START Selected excerpt

I then gathered statistics on the table so that CBO improves the plan with compute option. So now the statistics would be accurate.
SQL> EXECUTE dbms_stats.gather_table_stats (ownname=>'EQUBE67DP', tabname=>'TAB3',estimate_percent=>null,cascade=>true);
PL/SQL procedure successfully completed.
Elapsed: 00:01:02.47
SQL> set autotrace off;
SQL> select COLUMN_NAME,NUM_DISTINCT,SAMPLE_SIZE,HISTOGRAM,LAST_ANALYZED from dba_tab_cols where table_name = 'TAB3' ;
COLUMN_NAME NUM_DISTINCT SAMPLE_SIZE HISTOGRAM LAST_ANALYZED
------------------------------ ------------ ----------- --------------- ---------
COL1 1502257 1502257 NONE 27-JUN-12
COL2 0 NONE 27-JUN-12
COL3 1 1502257 NONE 27-JUN-12
COL4 0 NONE 27-JUN-12
COL5 1502257 1502257 NONE 27-JUN-12
COL6 1502257 1502257 NONE 27-JUN-12
MEASURE_0 405609 1502257 HEIGHT BALANCED 27-JUN-12
MEASURE_1 128570 1502257 NONE 27-JUN-12
MEASURE_2 1502257 1502257 NONE 27-JUN-12
MEASURE_3 185657 1502257 NONE 27-JUN-12
MEASURE_4 901 1502257 NONE 27-JUN-12
MEASURE_5 17 1502257 NONE 27-JUN-12
MEASURE_6 2202 1502257 NONE 27-JUN-12
MEASURE_7 2193 1502257 NONE 27-JUN-12
MEASURE_8 21 1502257 NONE 27-JUN-12
MEASURE_9 27263 1502257 NONE 27-JUN-12
I again ran the query
450 rows selected.
Elapsed: 00:00:02.95
Execution Plan
----------------------------------------------------------
Plan hash value: 240271480
-------------------------------------------------------------------------------------------------
| Id | Operation | Name | Rows | Bytes | Cost (%CPU)| Time |
-------------------------------------------------------------------------------------------------
| 0 | SELECT STATEMENT | | 31M| 718G| 8046 (2)| 00:01:37 |
|* 1 | VIEW | | 31M| 718G| 8046 (2)| 00:01:37 |
| 2 | COUNT | | | | | |
| 3 | NESTED LOOPS | | | | | |
| 4 | NESTED LOOPS | | 31M| 62G| 8046 (2)| 00:01:37 |
| 5 | VIEW | VW_NSO_1 | 4057 | 7931K| 6263 (2)| 00:01:16 |
|* 6 | FILTER | | | | | |
| 7 | HASH GROUP BY | | 1 | 20285 | 6263 (2)| 00:01:16 |
| 8 | TABLE ACCESS FULL | TAB3 | 1502K| 7335K| 6193 (1)| 00:01:15 |
|* 9 | INDEX RANGE SCAN | IND_TAB3_MSR_0 | 4 | | 2 (0)| 00:00:01 |
| 10 | TABLE ACCESS BY INDEX ROWID| TAB3 | 779K| 75M| 3 (0)| 00:00:01 |
-------------------------------------------------------------------------------------------------
Predicate Information (identified by operation id):
---------------------------------------------------
1 - filter("COL1">=0 AND "COL1"<=449)

END Selected excerpt

Tasks to perform:
1. Say whether each statement agrees with the Oracle statistics text, answering yes or no and quoting the words from it that decide: (a) the statistics were gathered on table TAB3 with estimate_percent set to null; (b) the rerun query returned 500 rows; (c) gathering the statistics took more than a minute.
2. Carry on the Oracle statistics text from the point where it stops.
These lines are not needed.

START Entries shown

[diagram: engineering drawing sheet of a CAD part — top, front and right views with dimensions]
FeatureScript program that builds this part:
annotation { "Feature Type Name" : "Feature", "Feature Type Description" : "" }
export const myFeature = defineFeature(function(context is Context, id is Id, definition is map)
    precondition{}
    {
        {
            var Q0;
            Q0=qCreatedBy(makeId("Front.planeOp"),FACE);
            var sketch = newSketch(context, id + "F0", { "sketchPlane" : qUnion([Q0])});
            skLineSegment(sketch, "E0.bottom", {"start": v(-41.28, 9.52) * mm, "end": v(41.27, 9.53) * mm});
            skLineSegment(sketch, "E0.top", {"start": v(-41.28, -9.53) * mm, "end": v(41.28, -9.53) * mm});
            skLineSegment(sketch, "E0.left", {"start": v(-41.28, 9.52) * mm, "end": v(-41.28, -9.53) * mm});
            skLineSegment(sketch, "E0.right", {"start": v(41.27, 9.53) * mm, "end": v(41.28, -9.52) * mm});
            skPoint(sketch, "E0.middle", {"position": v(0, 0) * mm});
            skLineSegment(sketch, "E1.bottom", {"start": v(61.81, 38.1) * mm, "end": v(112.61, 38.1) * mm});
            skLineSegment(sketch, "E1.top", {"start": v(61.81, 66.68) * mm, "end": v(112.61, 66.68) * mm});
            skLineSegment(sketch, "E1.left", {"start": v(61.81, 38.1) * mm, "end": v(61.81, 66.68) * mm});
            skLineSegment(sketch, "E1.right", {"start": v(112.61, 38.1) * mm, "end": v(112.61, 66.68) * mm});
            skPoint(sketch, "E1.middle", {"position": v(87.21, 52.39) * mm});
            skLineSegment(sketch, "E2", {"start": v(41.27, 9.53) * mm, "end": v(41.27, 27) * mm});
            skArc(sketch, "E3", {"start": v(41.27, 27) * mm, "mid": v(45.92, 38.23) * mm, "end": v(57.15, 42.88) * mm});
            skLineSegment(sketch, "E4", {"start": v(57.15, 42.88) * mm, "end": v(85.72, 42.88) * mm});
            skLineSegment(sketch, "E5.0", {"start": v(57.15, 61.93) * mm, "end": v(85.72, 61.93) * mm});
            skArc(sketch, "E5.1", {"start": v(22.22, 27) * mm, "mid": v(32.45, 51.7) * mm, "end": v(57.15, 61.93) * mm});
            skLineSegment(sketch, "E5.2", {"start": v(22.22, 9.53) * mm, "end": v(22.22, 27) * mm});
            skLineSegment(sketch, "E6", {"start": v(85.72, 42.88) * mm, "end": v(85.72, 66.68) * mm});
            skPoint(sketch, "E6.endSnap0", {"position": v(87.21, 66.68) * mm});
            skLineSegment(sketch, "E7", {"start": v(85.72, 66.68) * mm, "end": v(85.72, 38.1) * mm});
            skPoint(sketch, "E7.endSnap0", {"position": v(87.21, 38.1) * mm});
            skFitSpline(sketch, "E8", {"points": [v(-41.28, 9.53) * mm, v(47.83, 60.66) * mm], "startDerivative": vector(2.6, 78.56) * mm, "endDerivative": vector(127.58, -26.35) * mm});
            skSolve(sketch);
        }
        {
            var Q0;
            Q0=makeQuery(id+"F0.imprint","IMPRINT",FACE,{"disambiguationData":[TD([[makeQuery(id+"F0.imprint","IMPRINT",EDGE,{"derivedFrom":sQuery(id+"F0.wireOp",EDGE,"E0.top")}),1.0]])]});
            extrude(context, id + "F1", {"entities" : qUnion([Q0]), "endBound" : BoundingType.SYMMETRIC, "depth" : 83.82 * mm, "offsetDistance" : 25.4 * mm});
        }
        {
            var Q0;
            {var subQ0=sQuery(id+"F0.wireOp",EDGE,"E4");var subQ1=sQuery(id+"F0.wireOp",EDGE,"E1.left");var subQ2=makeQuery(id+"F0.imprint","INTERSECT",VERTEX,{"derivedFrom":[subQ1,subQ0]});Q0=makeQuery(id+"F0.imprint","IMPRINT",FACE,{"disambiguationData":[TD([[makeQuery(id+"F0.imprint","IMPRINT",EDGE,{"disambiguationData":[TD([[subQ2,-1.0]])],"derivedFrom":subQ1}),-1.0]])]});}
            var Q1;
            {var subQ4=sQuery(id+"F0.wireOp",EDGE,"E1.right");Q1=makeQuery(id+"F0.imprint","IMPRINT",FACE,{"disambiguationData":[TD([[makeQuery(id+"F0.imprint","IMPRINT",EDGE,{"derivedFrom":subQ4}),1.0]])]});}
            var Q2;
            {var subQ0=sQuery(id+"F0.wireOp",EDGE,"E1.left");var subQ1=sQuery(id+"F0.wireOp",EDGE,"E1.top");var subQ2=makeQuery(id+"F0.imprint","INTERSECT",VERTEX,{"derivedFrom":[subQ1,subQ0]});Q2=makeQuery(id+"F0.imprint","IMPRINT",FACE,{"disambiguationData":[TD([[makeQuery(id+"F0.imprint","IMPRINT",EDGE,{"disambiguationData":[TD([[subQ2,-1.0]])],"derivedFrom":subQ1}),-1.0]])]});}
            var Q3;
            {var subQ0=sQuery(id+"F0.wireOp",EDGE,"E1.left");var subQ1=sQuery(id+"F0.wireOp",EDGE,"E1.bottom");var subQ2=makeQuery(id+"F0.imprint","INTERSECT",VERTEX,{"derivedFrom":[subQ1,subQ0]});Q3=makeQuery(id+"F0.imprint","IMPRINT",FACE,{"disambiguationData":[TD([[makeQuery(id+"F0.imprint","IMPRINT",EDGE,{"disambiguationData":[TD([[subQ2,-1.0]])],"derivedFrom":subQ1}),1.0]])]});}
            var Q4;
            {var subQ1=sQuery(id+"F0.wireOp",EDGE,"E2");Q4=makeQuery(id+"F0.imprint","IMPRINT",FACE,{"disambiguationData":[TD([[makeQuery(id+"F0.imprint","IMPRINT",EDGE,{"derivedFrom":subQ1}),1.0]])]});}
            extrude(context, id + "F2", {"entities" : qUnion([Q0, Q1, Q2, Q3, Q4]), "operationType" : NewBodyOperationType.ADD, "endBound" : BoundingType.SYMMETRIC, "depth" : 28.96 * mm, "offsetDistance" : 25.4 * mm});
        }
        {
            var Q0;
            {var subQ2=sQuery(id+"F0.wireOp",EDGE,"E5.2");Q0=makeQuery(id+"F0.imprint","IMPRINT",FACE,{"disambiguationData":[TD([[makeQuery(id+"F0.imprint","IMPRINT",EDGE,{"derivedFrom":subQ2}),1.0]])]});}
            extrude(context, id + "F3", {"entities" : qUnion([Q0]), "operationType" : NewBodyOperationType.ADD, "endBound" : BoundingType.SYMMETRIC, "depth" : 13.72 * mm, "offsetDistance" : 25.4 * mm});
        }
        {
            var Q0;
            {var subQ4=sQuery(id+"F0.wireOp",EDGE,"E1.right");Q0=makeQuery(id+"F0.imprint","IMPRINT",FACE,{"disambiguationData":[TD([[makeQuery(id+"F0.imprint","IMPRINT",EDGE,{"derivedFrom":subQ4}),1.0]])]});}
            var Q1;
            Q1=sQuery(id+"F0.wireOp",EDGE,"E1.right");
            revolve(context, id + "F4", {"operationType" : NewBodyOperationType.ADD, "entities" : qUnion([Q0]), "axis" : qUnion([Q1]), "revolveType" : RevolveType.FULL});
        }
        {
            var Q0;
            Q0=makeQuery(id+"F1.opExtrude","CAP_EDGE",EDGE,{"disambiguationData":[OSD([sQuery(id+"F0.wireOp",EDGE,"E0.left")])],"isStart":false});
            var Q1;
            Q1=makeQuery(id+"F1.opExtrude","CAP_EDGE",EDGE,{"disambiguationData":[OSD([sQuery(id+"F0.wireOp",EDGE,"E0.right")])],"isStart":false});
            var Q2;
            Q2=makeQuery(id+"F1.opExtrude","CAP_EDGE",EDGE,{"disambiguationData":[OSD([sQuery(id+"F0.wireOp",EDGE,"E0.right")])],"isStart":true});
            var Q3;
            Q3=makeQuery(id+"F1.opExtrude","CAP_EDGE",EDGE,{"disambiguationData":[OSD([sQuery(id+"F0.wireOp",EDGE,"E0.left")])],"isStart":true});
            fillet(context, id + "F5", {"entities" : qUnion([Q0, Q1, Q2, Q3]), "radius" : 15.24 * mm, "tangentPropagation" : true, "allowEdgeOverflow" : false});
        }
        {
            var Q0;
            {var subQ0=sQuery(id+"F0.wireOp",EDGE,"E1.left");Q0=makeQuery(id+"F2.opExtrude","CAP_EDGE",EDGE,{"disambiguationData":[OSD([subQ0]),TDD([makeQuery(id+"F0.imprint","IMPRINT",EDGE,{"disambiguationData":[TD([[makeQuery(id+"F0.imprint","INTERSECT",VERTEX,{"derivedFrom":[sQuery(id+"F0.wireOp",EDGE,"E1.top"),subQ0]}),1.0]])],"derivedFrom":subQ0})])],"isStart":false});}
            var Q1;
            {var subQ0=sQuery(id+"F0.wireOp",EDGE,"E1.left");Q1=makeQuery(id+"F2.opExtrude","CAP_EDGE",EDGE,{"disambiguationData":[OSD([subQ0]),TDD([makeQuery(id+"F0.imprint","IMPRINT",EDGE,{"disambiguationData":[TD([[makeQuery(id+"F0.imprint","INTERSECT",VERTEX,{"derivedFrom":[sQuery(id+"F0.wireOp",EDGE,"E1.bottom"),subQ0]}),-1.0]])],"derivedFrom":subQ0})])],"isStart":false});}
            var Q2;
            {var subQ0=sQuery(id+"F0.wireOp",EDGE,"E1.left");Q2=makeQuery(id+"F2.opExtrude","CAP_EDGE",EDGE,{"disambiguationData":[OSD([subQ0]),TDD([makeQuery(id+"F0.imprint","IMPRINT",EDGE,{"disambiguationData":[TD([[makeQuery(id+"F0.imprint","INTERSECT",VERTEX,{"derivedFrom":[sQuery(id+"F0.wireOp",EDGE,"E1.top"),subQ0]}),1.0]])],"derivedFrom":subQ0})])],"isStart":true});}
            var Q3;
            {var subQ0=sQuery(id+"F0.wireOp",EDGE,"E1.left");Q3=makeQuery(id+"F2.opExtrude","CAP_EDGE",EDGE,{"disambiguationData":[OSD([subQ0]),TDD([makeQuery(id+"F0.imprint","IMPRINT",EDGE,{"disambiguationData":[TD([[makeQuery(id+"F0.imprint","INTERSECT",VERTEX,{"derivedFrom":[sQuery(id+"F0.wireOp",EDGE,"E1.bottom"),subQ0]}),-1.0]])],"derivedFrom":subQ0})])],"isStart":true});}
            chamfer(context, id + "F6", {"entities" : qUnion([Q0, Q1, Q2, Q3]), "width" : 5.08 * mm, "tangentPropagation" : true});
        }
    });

END Entries shown

Answers to each task:
1.
(a) Yes: "tabname=>'TAB3',estimate_percent=>null"
(b) No: "450 rows selected."
(c) Yes: "Elapsed: 00:01:02.47"

2.
6 - filter(COUNT(*)=1)
9 - access("MEASURE_0"="MEASURE_0")
Statistics
----------------------------------------------------------
0 recursive calls
0 db block gets
660054 consistent gets
22561 physical reads
0 redo size
44358 bytes sent via SQL*Net to client
715 bytes received via SQL*Net from client
31 SQL*Net roundtrips to/from client
0 sorts (memory)
0 sorts (disk)
450 rows processed
This time the query came back in 2.9 seconds (sometimes it took 3.9 seconds too).
My goal is to minimize the query execution time as much as possible. But after adding indexes or after computing statistics the query time just kept increasing. Why is this happening and how can I improve even by keeping the indexes?